The cells display considerable symmetry -- there are as many concordant `no' pairs as there are concordant `yes' pairs because the threshold is at zero. Running PRELIS generates output files, and we can see immediately that the correlations for MZ and DZ twins remain the desired .5 and .35 assumed in the population. The next step is to feed the correlation matrix and the weight matrix (which only contains one element, the asymptotic variance of the correlation between twins) into Mx, in place of the covariance matrix that we supplied for the continuous case. This can be achieved by changing just three lines in each group of our Mx power script:

Data NGroups=2 NInput_vars=2 NObservations=1000
PMatrix File=SIMMZ.COV
ACov File=SIMMZ.ASY

with corresponding filenames for the DZ group, of course. When we fit the model to these summary statistics we observe a much smaller $\chi^2$ than we did for the continuous case; the $\chi^2$ is only 6.08, which corresponds to a requirement of 2,582 pairs in total for 80% power at the .05 level. That is, we need more than three times as many pairs to get the same information about a binary item than we need for a continuous variable. The situation further deteriorates as we move the threshold to one side of the distribution. Simulating contingency tables, computing tetrachorics and weight matrices, and fitting the false model when the threshold is one standard deviation (SD) to the right (giving 15.9% in one category and 84.1% in the other), the $\chi^2$ is a mere 3.29, corresponding a total sample size of 4,772 total pairs. More extreme thresholds further reduce power, so that for an item (or a disease) with a 95:5% split we would require 13,534 total pairs. Only in the largest studies could such sample sizes be attained, and they are quite unrealistic for data that could be collected by personal interview or laboratory measurement. On the positive side, it seems unlikely that given the advantages of the clinical interview or laboratory setting, our only measure could be made at the crude `yes or no' binary response level. If we are able to order our data into more than two categories, some of the lost power can be regained. Following the procedure outlined above, and assuming that there are two thresholds, one at $-1$ SD and one at $+1$ SD, then the $\chi^2$ obtained is 8.16, corresponding to `only' 1,924 pairs for 80% chance of finding additive variance significant at the .05 level. If one threshold is 0 and the other at 1 SD then this rises slightly to a $\chi^2$ of 9.07, or 1,730 pairs. Further improvement can be made if we increase the measurements to comprise four categories. For example, with thresholds at $-1$, $0$, and $1$ SD the $\chi^2$ is 12.46, corresponding to a sample size of 1,240 twin pairs.
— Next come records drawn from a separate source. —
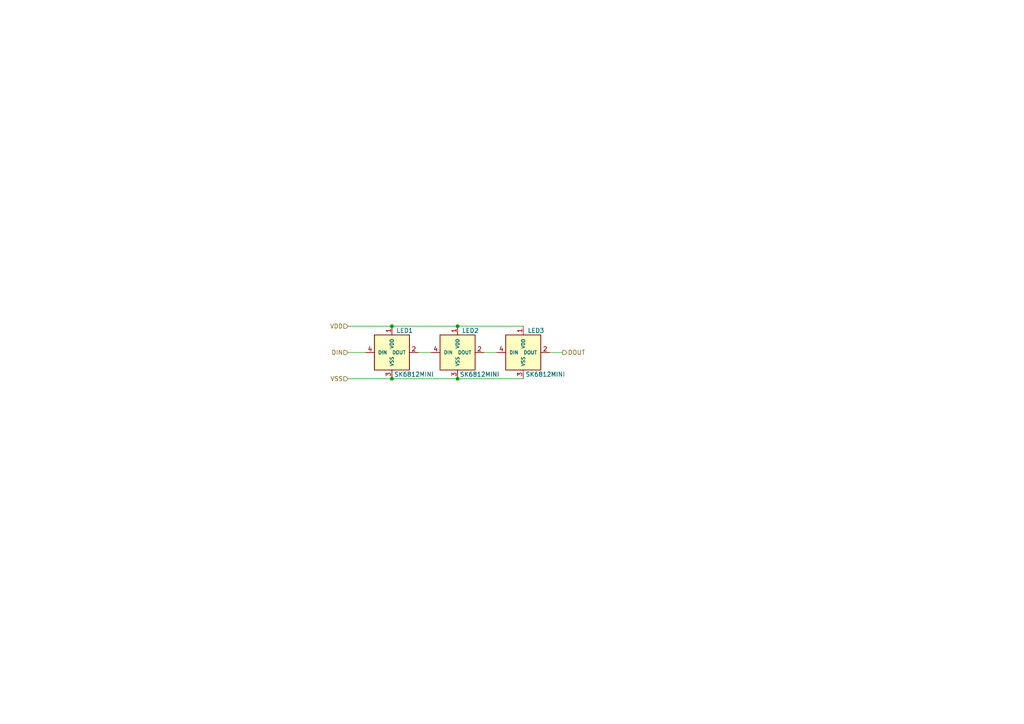
<source format=kicad_sch>
(kicad_sch (version 20211123) (generator eeschema)

  (uuid ee27d19c-8dca-4ac8-a760-6dfd54d28071)

  (paper "A4")

  (title_block
    (title "YUIOP60HH/LED Array")
    (date "2022-02-05")
    (rev "5")
    (company "KaoriYa")
  )

  

  (junction (at 113.665 109.855) (diameter 0) (color 0 0 0 0)
    (uuid 25d545dc-8f50-4573-922c-35ef5a2a3a19)
  )
  (junction (at 113.665 94.615) (diameter 0) (color 0 0 0 0)
    (uuid 7e023245-2c2b-4e2b-bfb9-5d35176e88f2)
  )
  (junction (at 132.715 109.855) (diameter 0) (color 0 0 0 0)
    (uuid d5641ac9-9be7-46bf-90b3-6c83d852b5ba)
  )
  (junction (at 132.715 94.615) (diameter 0) (color 0 0 0 0)
    (uuid df68c26a-03b5-4466-aecf-ba34b7dce6b7)
  )

  (wire (pts (xy 100.965 102.235) (xy 106.045 102.235))
    (stroke (width 0) (type default) (color 0 0 0 0))
    (uuid 03caada9-9e22-4e2d-9035-b15433dfbb17)
  )
  (wire (pts (xy 113.665 109.855) (xy 132.715 109.855))
    (stroke (width 0) (type default) (color 0 0 0 0))
    (uuid 1e8701fc-ad24-40ea-846a-e3db538d6077)
  )
  (wire (pts (xy 100.965 94.615) (xy 113.665 94.615))
    (stroke (width 0) (type default) (color 0 0 0 0))
    (uuid 40165eda-4ba6-4565-9bb4-b9df6dbb08da)
  )
  (wire (pts (xy 113.665 94.615) (xy 132.715 94.615))
    (stroke (width 0) (type default) (color 0 0 0 0))
    (uuid 4780a290-d25c-4459-9579-eba3f7678762)
  )
  (wire (pts (xy 144.145 102.235) (xy 140.335 102.235))
    (stroke (width 0) (type default) (color 0 0 0 0))
    (uuid 639c0e59-e95c-4114-bccd-2e7277505454)
  )
  (wire (pts (xy 125.095 102.235) (xy 121.285 102.235))
    (stroke (width 0) (type default) (color 0 0 0 0))
    (uuid 8ca3e20d-bcc7-4c5e-9deb-562dfed9fecb)
  )
  (wire (pts (xy 132.715 94.615) (xy 151.765 94.615))
    (stroke (width 0) (type default) (color 0 0 0 0))
    (uuid babeabf2-f3b0-4ed5-8d9e-0215947e6cf3)
  )
  (wire (pts (xy 132.715 109.855) (xy 151.765 109.855))
    (stroke (width 0) (type default) (color 0 0 0 0))
    (uuid c25a772d-af9c-4ebc-96f6-0966738c13a8)
  )
  (wire (pts (xy 100.965 109.855) (xy 113.665 109.855))
    (stroke (width 0) (type default) (color 0 0 0 0))
    (uuid c830e3bc-dc64-4f65-8f47-3b106bae2807)
  )
  (wire (pts (xy 163.195 102.235) (xy 159.385 102.235))
    (stroke (width 0) (type default) (color 0 0 0 0))
    (uuid d3c11c8f-a73d-4211-934b-a6da255728ad)
  )

  (hierarchical_label "VDD" (shape input) (at 100.965 94.615 180)
    (effects (font (size 1.27 1.27)) (justify right))
    (uuid 0ff508fd-18da-4ab7-9844-3c8a28c2587e)
  )
  (hierarchical_label "DOUT" (shape output) (at 163.195 102.235 0)
    (effects (font (size 1.27 1.27)) (justify left))
    (uuid 13c0ff76-ed71-4cd9-abb0-92c376825d5d)
  )
  (hierarchical_label "VSS" (shape input) (at 100.965 109.855 180)
    (effects (font (size 1.27 1.27)) (justify right))
    (uuid 378af8b4-af3d-46e7-89ae-deff12ca9067)
  )
  (hierarchical_label "DIN" (shape input) (at 100.965 102.235 180)
    (effects (font (size 1.27 1.27)) (justify right))
    (uuid a27eb049-c992-4f11-a026-1e6a8d9d0160)
  )

  (symbol (lib_id "kbd:YS-SK6812MINI-E") (at 113.665 102.235 0) (unit 1)
    (in_bom yes) (on_board yes)
    (uuid 00000000-0000-0000-0000-000060709497)
    (property "Reference" "LED1" (id 0) (at 114.935 95.885 0)
      (effects (font (size 1.27 1.27)) (justify left))
    )
    (property "Value" "SK6812MINI" (id 1) (at 114.3 108.585 0)
      (effects (font (size 1.27 1.27)) (justify left))
    )
    (property "Footprint" "yuiop:SK6812MINI-E_B" (id 2) (at 114.935 109.855 0)
      (effects (font (size 1.27 1.27)) (justify left top) hide)
    )
    (property "Datasheet" "https://cdn-shop.adafruit.com/product-files/2686/SK6812MINI_REV.01-1-2.pdf" (id 3) (at 116.205 111.76 0)
      (effects (font (size 1.27 1.27)) (justify left top) hide)
    )
    (pin "1" (uuid 19d769b5-2ef3-4fdb-a711-298b068871f5))
    (pin "2" (uuid 427511e5-05a2-4ea0-96e9-883baebe2f8a))
    (pin "3" (uuid b883e906-5212-44dc-91ee-192b374335a1))
    (pin "4" (uuid 0a321a7d-66b1-410c-83b9-94dcfa452ca7))
  )

  (symbol (lib_id "kbd:YS-SK6812MINI-E") (at 132.715 102.235 0) (unit 1)
    (in_bom yes) (on_board yes)
    (uuid 00000000-0000-0000-0000-000060710d9b)
    (property "Reference" "LED2" (id 0) (at 133.985 95.885 0)
      (effects (font (size 1.27 1.27)) (justify left))
    )
    (property "Value" "SK6812MINI" (id 1) (at 133.35 108.585 0)
      (effects (font (size 1.27 1.27)) (justify left))
    )
    (property "Footprint" "yuiop:SK6812MINI-E_B" (id 2) (at 133.985 109.855 0)
      (effects (font (size 1.27 1.27)) (justify left top) hide)
    )
    (property "Datasheet" "https://cdn-shop.adafruit.com/product-files/2686/SK6812MINI_REV.01-1-2.pdf" (id 3) (at 135.255 111.76 0)
      (effects (font (size 1.27 1.27)) (justify left top) hide)
    )
    (pin "1" (uuid 43bd7a7b-427a-431f-a2bd-5d68737e1f59))
    (pin "2" (uuid 9fa19f51-e022-4533-8f6a-1d753254c814))
    (pin "3" (uuid 69a767ff-af7a-492a-9e6f-e70ea76f8960))
    (pin "4" (uuid b8f1f089-9b18-4340-befb-56ea3e3aa00d))
  )

  (symbol (lib_id "kbd:YS-SK6812MINI-E") (at 151.765 102.235 0) (unit 1)
    (in_bom yes) (on_board yes)
    (uuid 00000000-0000-0000-0000-000060714963)
    (property "Reference" "LED3" (id 0) (at 153.035 95.885 0)
      (effects (font (size 1.27 1.27)) (justify left))
    )
    (property "Value" "SK6812MINI" (id 1) (at 152.4 108.585 0)
      (effects (font (size 1.27 1.27)) (justify left))
    )
    (property "Footprint" "yuiop:SK6812MINI-E_B" (id 2) (at 153.035 109.855 0)
      (effects (font (size 1.27 1.27)) (justify left top) hide)
    )
    (property "Datasheet" "https://cdn-shop.adafruit.com/product-files/2686/SK6812MINI_REV.01-1-2.pdf" (id 3) (at 154.305 111.76 0)
      (effects (font (size 1.27 1.27)) (justify left top) hide)
    )
    (pin "1" (uuid 001b2fc7-a6b8-48f0-8538-d3fb03b1c196))
    (pin "2" (uuid fc7f7087-70f9-4f6e-a26c-9cdb26486a44))
    (pin "3" (uuid 04220e42-065f-4387-91db-91878dabdd88))
    (pin "4" (uuid 24f8e719-9025-4284-aee0-606c4715a6d4))
  )
)

</source>
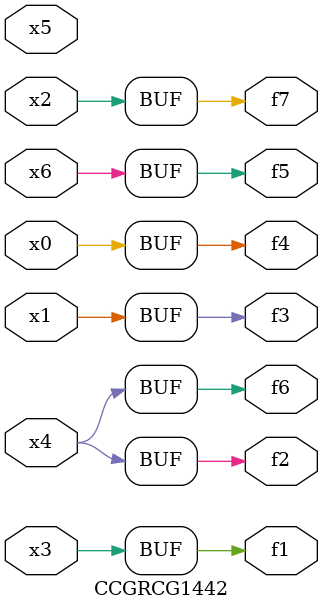
<source format=v>
module CCGRCG1442(
	input x0, x1, x2, x3, x4, x5, x6,
	output f1, f2, f3, f4, f5, f6, f7
);
	assign f1 = x3;
	assign f2 = x4;
	assign f3 = x1;
	assign f4 = x0;
	assign f5 = x6;
	assign f6 = x4;
	assign f7 = x2;
endmodule

</source>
While estimating tetrachoric correlations from a random sample of the population has considerable advantages, it is not always the method of choice for studies focused on a single outcome, such as schizophrenia. In cases where the base rates are so low (e.g., 1%) then it becomes inefficient to sample randomly, and an ascertainment scheme in which we select cases and examine their relatives is a practical and powerful alternative, if we have good information on the base rate in the population studied. The necessary power calculations can be performed using the computer packages LISCOMP (Muthén, 1987) or Mx (Neale, 1997).